Background

Duchenne muscular dystrophy (DMD) is a severe genetic disorder caused by mutations in the DMD gene. These mutations disrupt the dystrophin protein, essential for muscle function. Current treatments, such as exon-skipping oligonucleotides, have limitations due to their short lifespan and the need for frequent administration.

Objective

This study explored the use of a self-complementary adeno-associated virus (scAAV9) vector expressing U7 small nuclear RNA (snRNA) to target exon 2 of the DMD gene.
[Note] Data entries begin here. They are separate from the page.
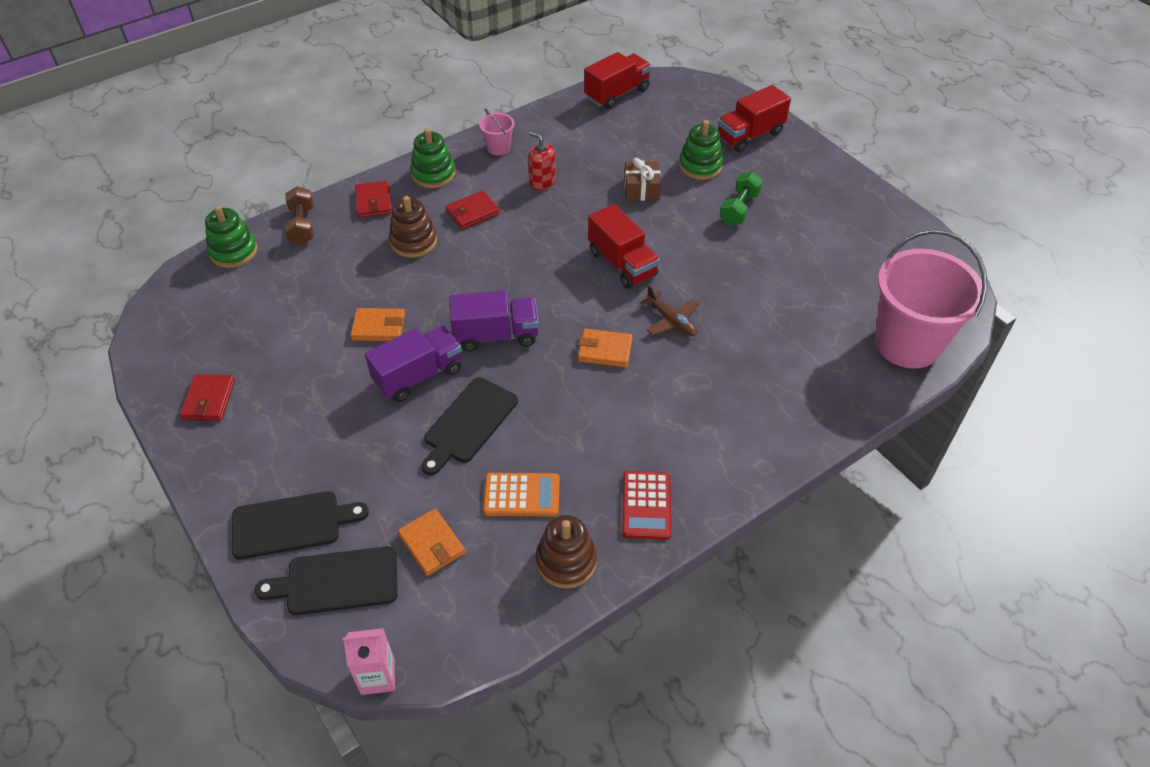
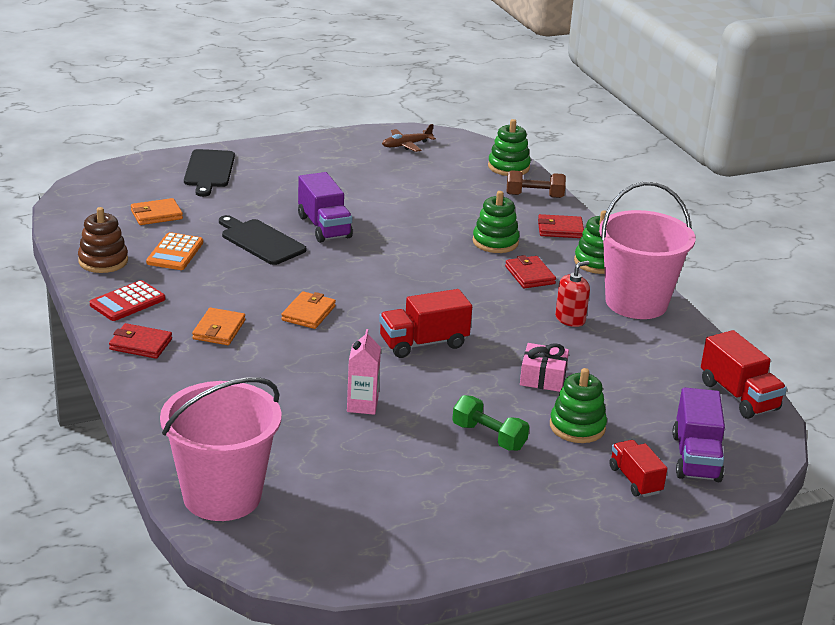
camera: 100 degrees right, 20 degrees down
(209, 400) = (342, 151): red wallet -> red wallet (140, 344)
(336, 581) = (151, 181): black cutting board -> none
(378, 676) = (69, 188): pink carton -> pink carton (362, 405)
(379, 327) = (389, 216): orange wallet -> orange wallet (219, 330)
(413, 242) = (495, 242): brown stacking toy -> green stacking toy
(496, 335) = (354, 265): purple truck -> purple truck (696, 458)
(498, 148) = (636, 302): pink bucket -> pink bucket, size x2.34
(641, 189) = (543, 378): brown gift -> pink gift
(646, 505) = (127, 302): red calculator -> red calculator turned 60 degrees counterclockwise
(671, 320) = (329, 355): brown plane -> brown plane (406, 145)
(749, 135) = (635, 480): red truck -> red truck, size x0.67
This approach aims to restore dystrophin expression by inducing exon skipping.

Methods

The vector was tested in a Dup2 mouse model, which carries a duplication of exon 2. Two strategies were assessed:

• One-time systemic injection at neonatal or adult stages.
• Co-treatment with prednisolone.

Efficacy was evaluated using RT-PCR, Western blot, immunofluorescence, and histopathological assessments.

Findings (Adults)

Injection in 2-month-old mice resulted in:

• 69-95% exon skipping.
• Significant dystrophin restoration.
• Immunofluorescence showed 33-53% intensity and up to 79% positive fibers, improving muscle structure and function.

Findings (Neonates)

Neonatal injection achieved:

• Up to 99% dystrophin-positive fibers.
• Near-complete disease correction over six months.
• Persistent exon skipping and robust dystrophin production without significant off-target effects.

Conclusions

The results demonstrate that scAAV9.U7snRNA.ACCA provides durable, robust dystrophin restoration, supporting its potential as a clinical therapy for DMD, especially for exon 2 duplications.